Security/Collateral: The PHB ensures security through a recorded instrument, an Equity Gap Contribution Agreement. The Agreement describes the amount, the conditions and the provisions of the EGC. Also, the Agreement describes the conditions under which the EGC may be recaptured in full by the PHB. There will be no provision for sharing project losses. The Equity Gap Contribution Agreement is recorded to evidence the project sponsor's obligation, although it is not a lien against the property. If a Project Sponsor receives an EGC only from the PHB, the PHB reserves the right to record liens against the property upon default.

Cash Flow Payment Requirement: PHB may require Cash Flow Payments in addition to scheduled debt service payments. These payments will be made from cash flow splits of Excess Cash Flow. Excess Cash Flow is determined when a priority cushion* for identifiable project risks that can be mitigated by available cash is deducted from Net Cash Flow. Net Cash Flow is Gross Revenue less Allowed Expenses, Permitted Loan Payments, and Required Reserve Contributions. The remaining Excess Cash Flow, if any, shall be split between the Borrower and the PHB.

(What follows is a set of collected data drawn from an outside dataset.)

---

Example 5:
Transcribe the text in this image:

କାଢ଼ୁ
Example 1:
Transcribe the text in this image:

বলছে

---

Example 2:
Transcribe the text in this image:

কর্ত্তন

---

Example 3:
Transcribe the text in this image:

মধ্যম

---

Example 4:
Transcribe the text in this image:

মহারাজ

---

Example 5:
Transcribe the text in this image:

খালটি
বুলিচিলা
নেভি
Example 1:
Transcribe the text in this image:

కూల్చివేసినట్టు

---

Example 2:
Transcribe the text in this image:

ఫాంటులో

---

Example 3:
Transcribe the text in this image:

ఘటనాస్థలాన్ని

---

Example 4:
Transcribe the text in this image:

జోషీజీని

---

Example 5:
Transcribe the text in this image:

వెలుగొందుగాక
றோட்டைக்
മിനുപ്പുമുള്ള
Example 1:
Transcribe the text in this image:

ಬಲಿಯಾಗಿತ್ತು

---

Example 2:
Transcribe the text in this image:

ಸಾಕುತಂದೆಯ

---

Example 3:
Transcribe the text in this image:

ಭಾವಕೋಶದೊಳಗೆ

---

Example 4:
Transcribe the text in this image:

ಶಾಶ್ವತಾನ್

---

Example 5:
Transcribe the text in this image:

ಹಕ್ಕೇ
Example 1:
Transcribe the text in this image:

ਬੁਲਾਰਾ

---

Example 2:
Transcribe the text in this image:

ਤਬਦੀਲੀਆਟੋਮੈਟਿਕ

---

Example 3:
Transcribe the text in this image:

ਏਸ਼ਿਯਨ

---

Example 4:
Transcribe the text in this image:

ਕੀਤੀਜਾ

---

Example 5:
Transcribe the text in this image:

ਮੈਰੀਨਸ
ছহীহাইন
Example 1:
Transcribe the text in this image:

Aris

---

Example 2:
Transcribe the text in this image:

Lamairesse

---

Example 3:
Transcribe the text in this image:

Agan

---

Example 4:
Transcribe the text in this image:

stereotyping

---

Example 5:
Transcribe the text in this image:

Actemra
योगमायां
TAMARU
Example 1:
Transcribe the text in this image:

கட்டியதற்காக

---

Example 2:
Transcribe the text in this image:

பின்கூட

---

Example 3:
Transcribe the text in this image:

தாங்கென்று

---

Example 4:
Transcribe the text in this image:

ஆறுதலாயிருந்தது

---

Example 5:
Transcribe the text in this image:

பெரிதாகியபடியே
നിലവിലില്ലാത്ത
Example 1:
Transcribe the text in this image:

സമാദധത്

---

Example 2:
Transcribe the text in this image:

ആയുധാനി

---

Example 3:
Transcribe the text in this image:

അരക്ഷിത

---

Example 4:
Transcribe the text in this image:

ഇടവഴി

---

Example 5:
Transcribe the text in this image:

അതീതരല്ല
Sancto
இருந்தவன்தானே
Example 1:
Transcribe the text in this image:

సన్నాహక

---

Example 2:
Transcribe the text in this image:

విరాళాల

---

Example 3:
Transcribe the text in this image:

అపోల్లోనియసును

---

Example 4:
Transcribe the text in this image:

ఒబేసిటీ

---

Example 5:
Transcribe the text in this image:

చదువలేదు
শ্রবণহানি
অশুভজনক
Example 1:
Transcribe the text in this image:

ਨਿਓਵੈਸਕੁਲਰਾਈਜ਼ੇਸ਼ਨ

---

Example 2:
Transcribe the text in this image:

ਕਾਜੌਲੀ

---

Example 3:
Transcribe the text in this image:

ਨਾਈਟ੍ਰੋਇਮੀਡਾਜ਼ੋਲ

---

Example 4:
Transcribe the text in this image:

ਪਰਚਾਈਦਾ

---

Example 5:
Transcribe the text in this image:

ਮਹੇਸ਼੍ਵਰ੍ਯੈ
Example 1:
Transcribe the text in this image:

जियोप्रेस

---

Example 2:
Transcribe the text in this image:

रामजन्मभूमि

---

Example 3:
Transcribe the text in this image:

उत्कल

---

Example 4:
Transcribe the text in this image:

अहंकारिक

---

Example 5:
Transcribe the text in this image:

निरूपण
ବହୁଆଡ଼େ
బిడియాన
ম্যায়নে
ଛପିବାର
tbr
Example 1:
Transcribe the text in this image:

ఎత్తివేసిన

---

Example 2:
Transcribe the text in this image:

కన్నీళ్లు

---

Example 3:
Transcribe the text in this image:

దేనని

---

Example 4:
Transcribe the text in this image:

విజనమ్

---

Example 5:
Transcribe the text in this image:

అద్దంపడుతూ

The priority cushion may be shared among pools of assets prior to determination of Excess Cash Flow, if the Borrower has sufficient asset management capacity and is able to provide specific details of project needs, funding levels and an acceptable maintenance/replacement program.

See definitions of Gross Revenues, Allowed Expenses, Permitted Loan Payments, Required Reserve Contributions, Net Cash Flow and Excess Cash Flow under the definitions chapter.

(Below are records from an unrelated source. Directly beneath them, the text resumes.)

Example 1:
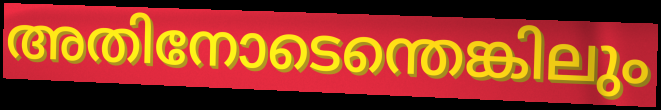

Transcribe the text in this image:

അതിനോടെന്തെങ്കിലും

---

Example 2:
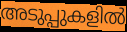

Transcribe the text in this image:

അടുപ്പുകളിൽ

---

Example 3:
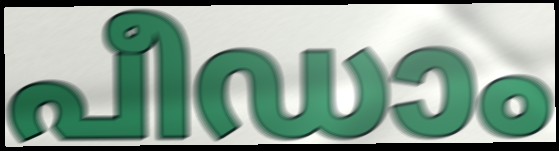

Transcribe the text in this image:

പീഡാം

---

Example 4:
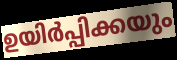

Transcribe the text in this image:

ഉയിർപ്പിക്കയും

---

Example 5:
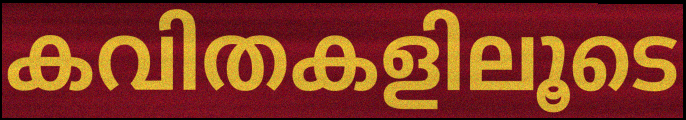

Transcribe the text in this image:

കവിതകളിലൂടെ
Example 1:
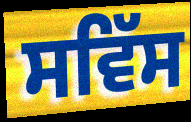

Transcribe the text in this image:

ਸਵਿੱਸ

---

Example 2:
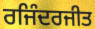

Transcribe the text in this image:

ਰਜਿੰਦਰਜੀਤ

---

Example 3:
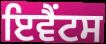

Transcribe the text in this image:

ਇਵੈਂਟਸ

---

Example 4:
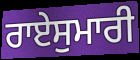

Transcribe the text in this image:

ਰਾਏਸੁਮਾਰੀ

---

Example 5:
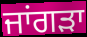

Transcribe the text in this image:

ਜਾਂਗੜਾ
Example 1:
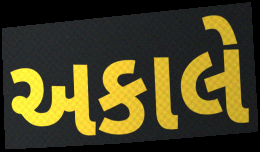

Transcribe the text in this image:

અકાલે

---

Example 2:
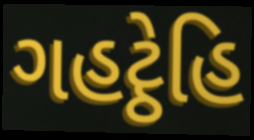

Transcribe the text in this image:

ગહટ્ઠેહિ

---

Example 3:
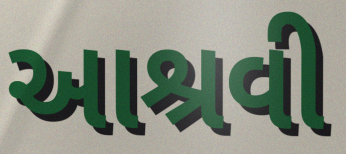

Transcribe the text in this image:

આશ્રવી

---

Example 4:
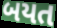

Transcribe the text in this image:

બયત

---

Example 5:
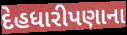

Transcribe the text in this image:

દેહધારીપણાના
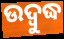
ଉଦ୍ବୁଦ୍ଧ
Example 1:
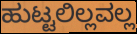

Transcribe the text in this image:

ಹುಟ್ಟಲಿಲ್ಲವಲ್ಲ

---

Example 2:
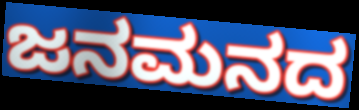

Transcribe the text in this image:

ಜನಮನದ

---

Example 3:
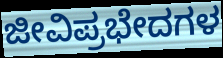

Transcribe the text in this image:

ಜೀವಿಪ್ರಭೇದಗಳ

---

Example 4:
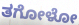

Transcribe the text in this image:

ತಗೋಳೋ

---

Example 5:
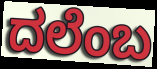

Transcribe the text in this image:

ದಲೆಂಬ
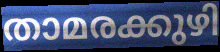
താമരക്കുഴി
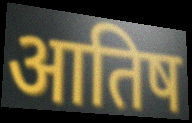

Cash Flow Payments on EGC's shall be applied first to accrued interest on the PHB Note on the HDSL on the property, if any. After payment of any accrued interest, the Project Sponsor may elect whether the Cash Flow Payment will be applied to reduce the outstanding balance of the Equity Gap Contribution or to reduce the principal balance of the Note on any outstanding HDSL. (For Low Income Housing Tax Credit financed projects, PHB Loan Committee may make exceptions regarding priority of Cash Flow Payments.)

In summary, Cash Flow Payments are determined as follows:

NET OPERATING INCOME = (Gross Revenues) minus (Allowed Expenses + Required Reserve Contributions)

NET CASH FLOW = (Net Operating Income) minus (Permitted Loan Payments)

EXESS CASH FLOW = (Net Cash Flow) minus (The greater of 15% of Permitted Loan Payments or $600 per unit*)

CASH FLOW PAYMENT = (Excess Cash Flow) times (50%**)

* Currently the cushion is the greater of $600 per unit or 15% of Permitted Loan Payments and may be adjusted depending on project size and project risks identified during underwriting.

** See note regarding sizing of cash flow payment.

As part of the underwriting to determine the financial need for public financing, the PHB evaluates the project's internal rate of return over a 10-year period. (See Rate of Return Guidelines). If a project's projected return exceeds the maximum allowable, the PHB may require either a) an increased percentage of Excess Cash Flow from the project or b) an increase in the required Minimum Investment for the project.